_How to complete this task_
From the listing below, pick out every line containing the string "Daily" and copy each of those lines.
'''
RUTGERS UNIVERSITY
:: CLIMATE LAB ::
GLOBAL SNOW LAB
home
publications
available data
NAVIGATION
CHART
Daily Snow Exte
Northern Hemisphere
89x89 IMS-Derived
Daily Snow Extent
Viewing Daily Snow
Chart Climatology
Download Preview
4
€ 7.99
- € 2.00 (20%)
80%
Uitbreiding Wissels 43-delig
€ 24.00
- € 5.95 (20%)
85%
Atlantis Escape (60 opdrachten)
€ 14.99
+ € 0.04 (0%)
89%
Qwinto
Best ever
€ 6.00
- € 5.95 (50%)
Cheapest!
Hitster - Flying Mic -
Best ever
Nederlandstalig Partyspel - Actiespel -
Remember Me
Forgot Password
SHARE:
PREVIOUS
'''
'''
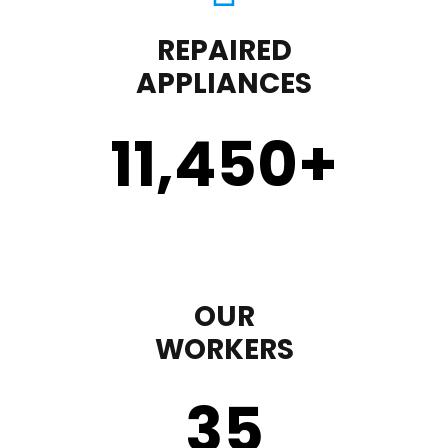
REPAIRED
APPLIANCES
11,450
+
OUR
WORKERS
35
'''
_Answer area_
Daily Snow Exte
Daily Snow Extent
Viewing Daily Snow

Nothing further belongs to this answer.